Text provided:
-- BEGIN --

Creat a fetchresourcelist plugin that queries Drupal for media to check

mjordan commented 6 years ago

We should have a fetchresourcelist plugin that queries Drupal for resources to check. The code below is a working proof of concept. It requires that the Drupal JSON API contrib module is enabled.

<?php
// content type will need to be a Riprap admin option, as will limit (but
// apparently the JSON API's max is 50 items per page). In this example, 
// we requrest page 2 with a size of 3 nodes.
$page_url = "http://localhost:8000/jsonapi/node/islandora_object?page[offset]=2&page[limit]=3";

$page_output = file_get_contents($page_url);
$page_output = json_decode($page_output, true);

// Taxonomy terms to check will need to be a Riprap admin option.
$taxonomy_terms_to_check = array('/taxonomy/term/2'); // "Preservation master"

// At this point, we have a list of 3 nodes.
foreach ($page_output['data'] as $node) {
  $nid = $node['attributes']['nid']; 
  // Get the media associated with this node using the Islandora-supplied Manage Media View.
  $media_url = "http://admin:islandora@localhost:8000/node/" . $nid . "/media?_format=json";
  $media_data = file_get_contents($media_url);
  $media_data = json_decode($media_data);
  // Loop through all the media and pick the ones that
  // are tagged with terms in $taxonomy_terms_to_check.
  foreach ($media_data as $media) {
    if (count($media->field_tags)) {
      foreach ($media->field_tags as $term) {
        if (in_array($term->url, $taxonomy_terms_to_check)) {
          // @todo: Convert to the equivalent Fedora URL and add to the plugin's output.
          // @todo: Add option to not convert to Fedora URL if the site doesn't use Fedora.
          // In that case, we need to figure out how to get Drupal's checksum for the file over HTTP.
          var_dump($media->field_media_image[0]->url);
        }
      }
    }
  }
}

We will also need to persist the page number to request during the next scheduled job. This should probably go into a db table.

-- END --

[Extracted data entries]
-- BEGIN --

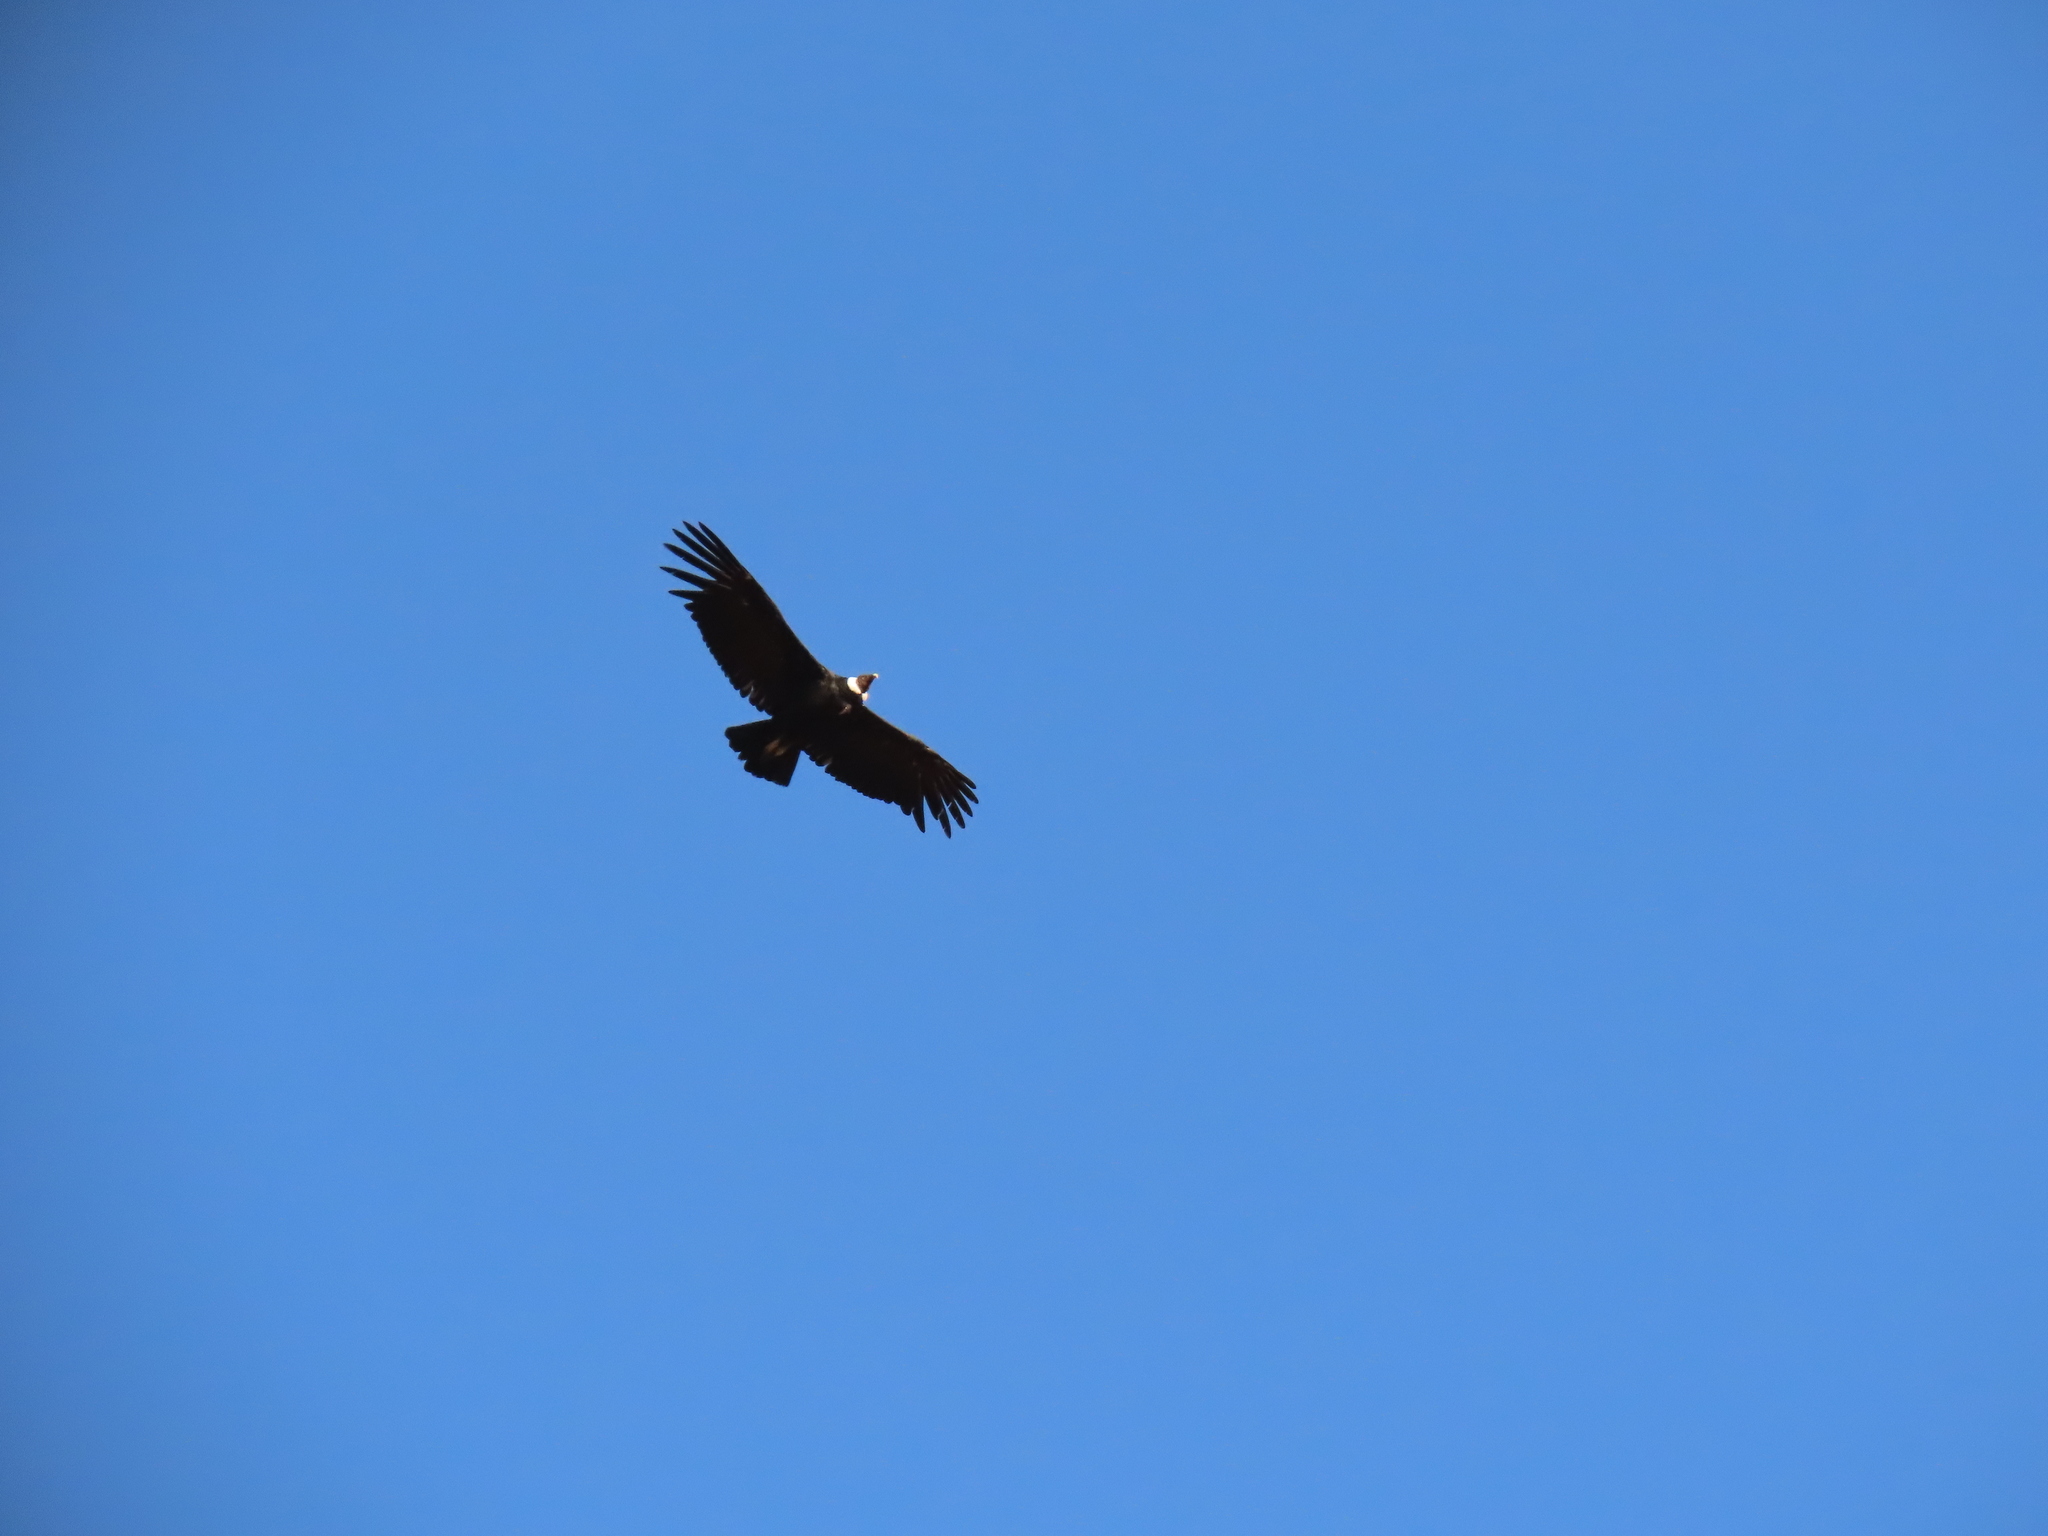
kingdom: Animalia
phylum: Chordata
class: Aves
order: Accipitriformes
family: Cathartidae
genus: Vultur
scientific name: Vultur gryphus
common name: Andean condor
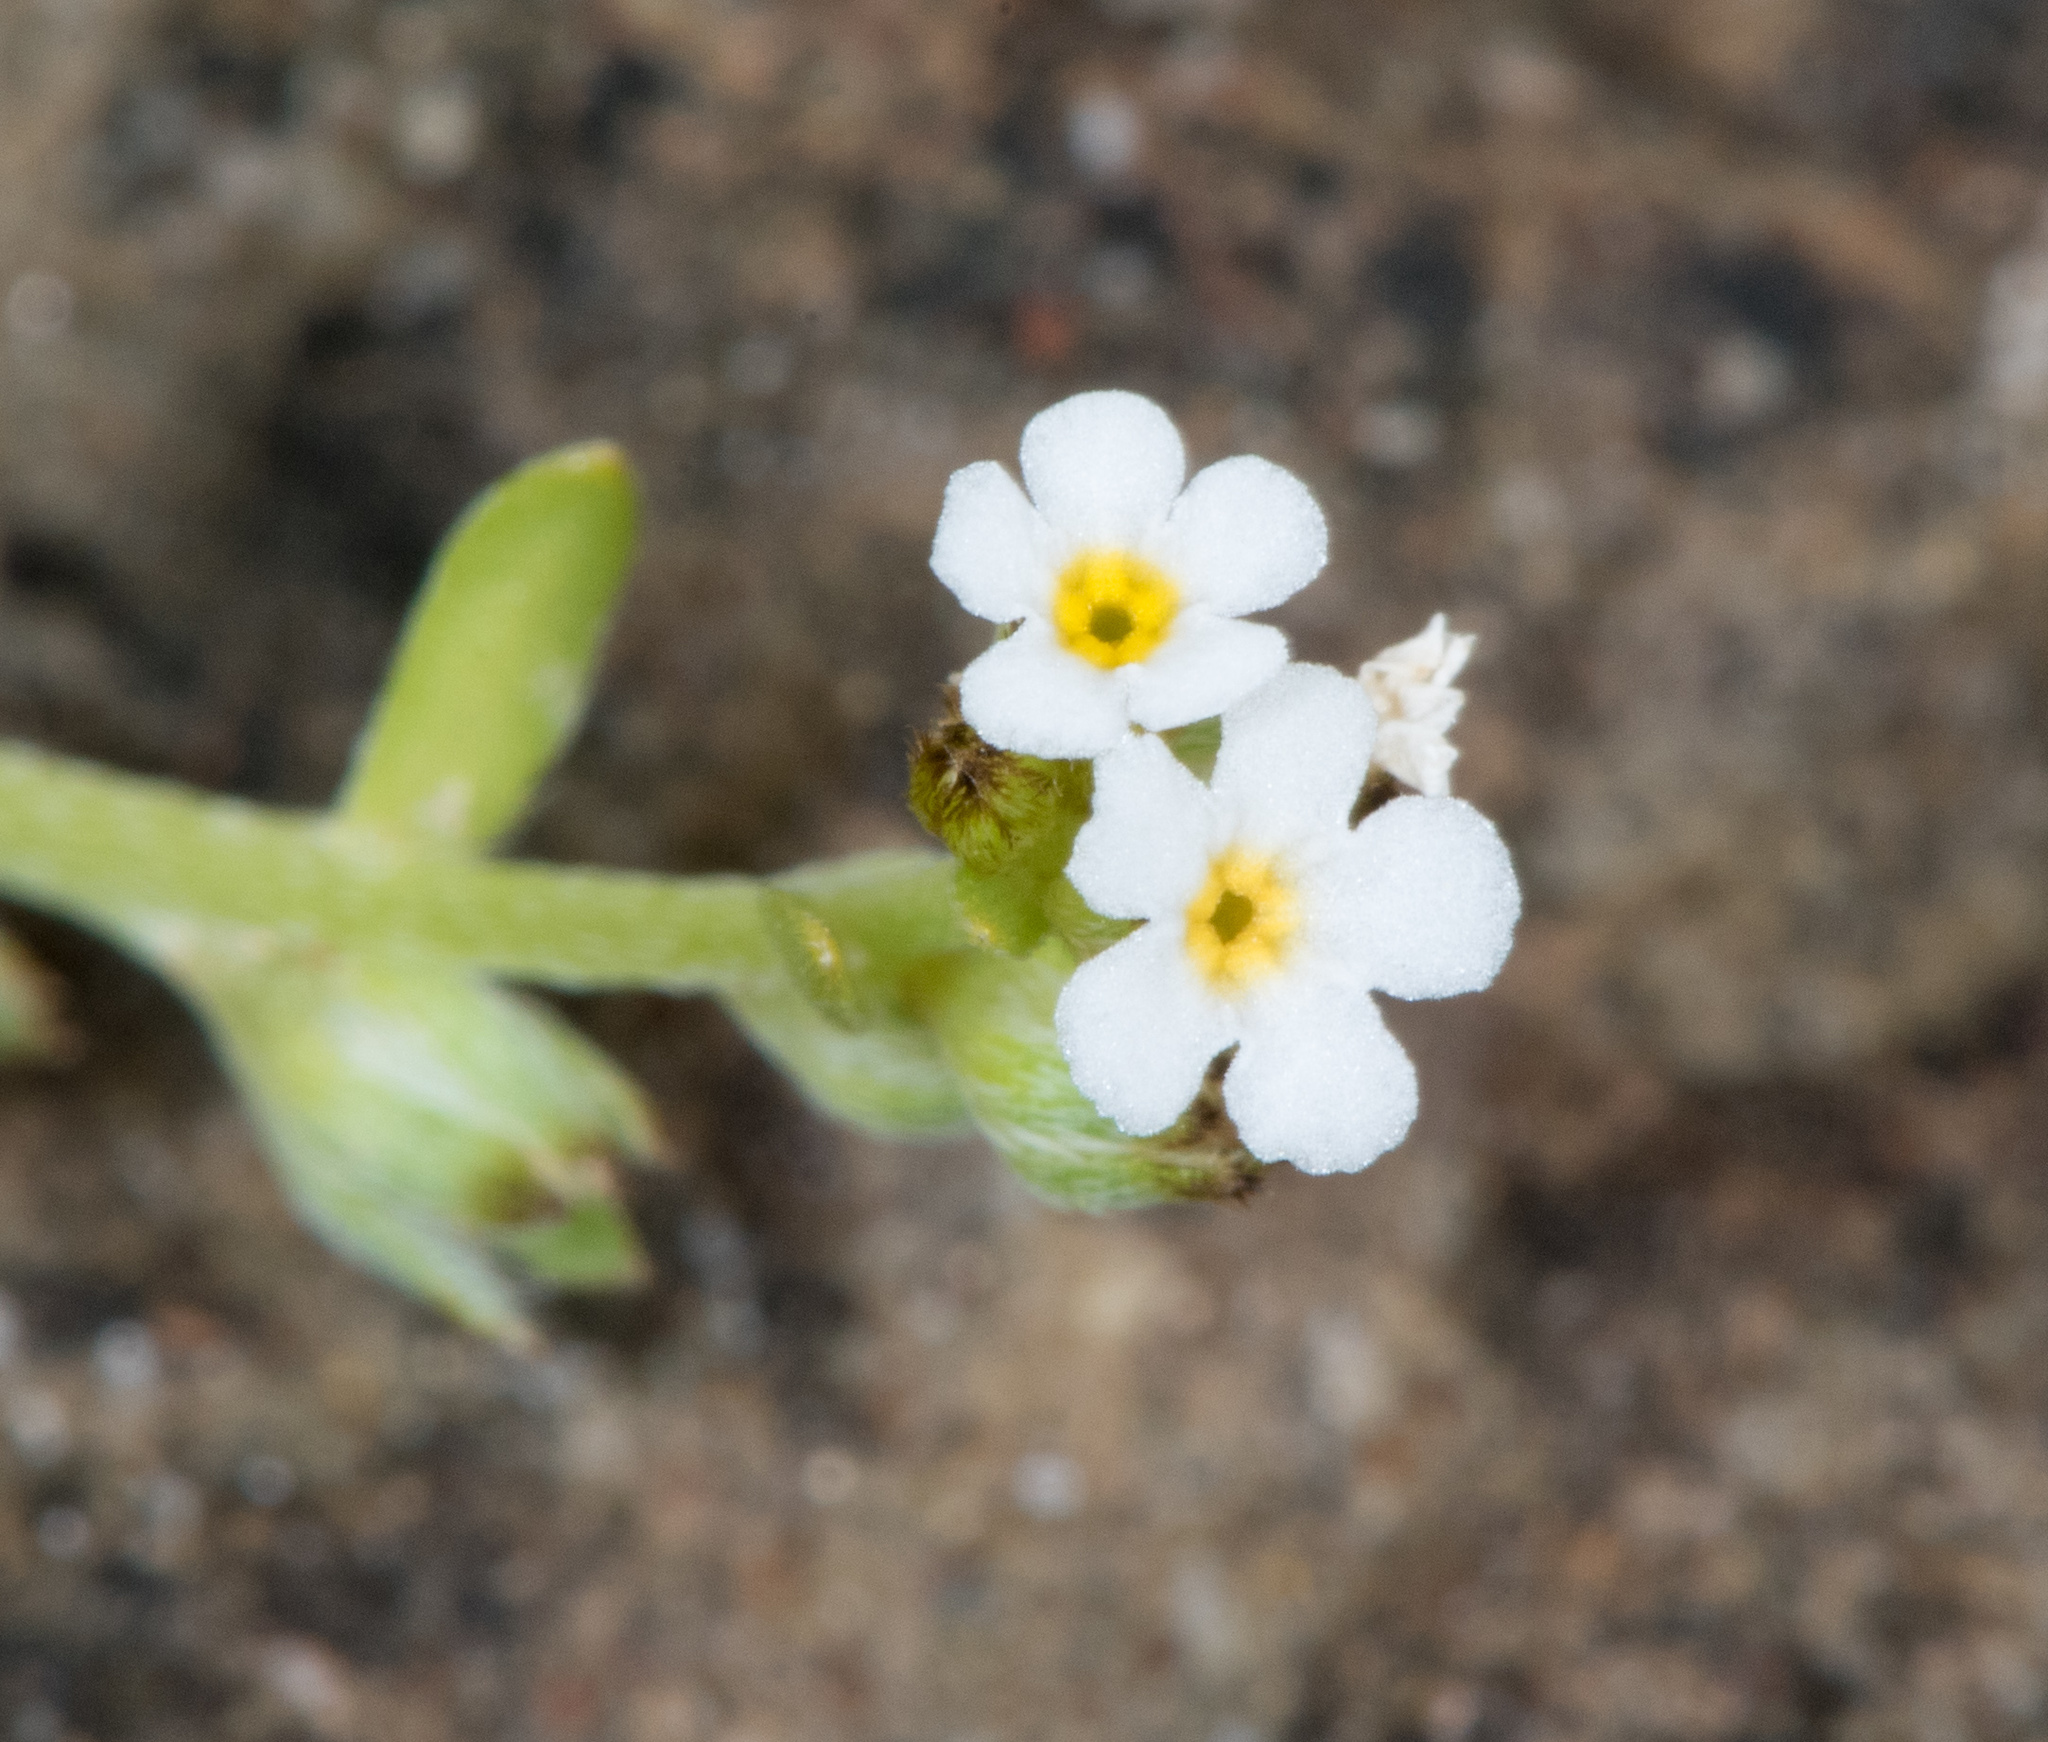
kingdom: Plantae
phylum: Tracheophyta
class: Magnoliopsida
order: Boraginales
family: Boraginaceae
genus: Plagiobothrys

-- END --

Written tasks:
a) Summarize the issue about a fetchresourcelist plugin in two sentences.
b) In the records, substitute "familia" for each "family" in the lines running from the one holding "phylum: Chordata" through the end of the records, inclusive, and return only those lines, leaving out the pictures.

Results:
a) The text proposes a fetchresourcelist plugin that queries Drupal for resources to check and offers a working proof of concept that requires the Drupal JSON API contrib module to be enabled. The code requests a page of nodes, gets the media associated with each node, and picks the media tagged with the taxonomy terms to check, while the page number to request during the next scheduled job will also need to be persisted, probably in a db table.

b)
phylum: Chordata
class: Aves
order: Accipitriformes
familia: Cathartidae
genus: Vultur
scientific name: Vultur gryphus
common name: Andean condor
kingdom: Plantae
phylum: Tracheophyta
class: Magnoliopsida
order: Boraginales
familia: Boraginaceae
genus: Plagiobothrys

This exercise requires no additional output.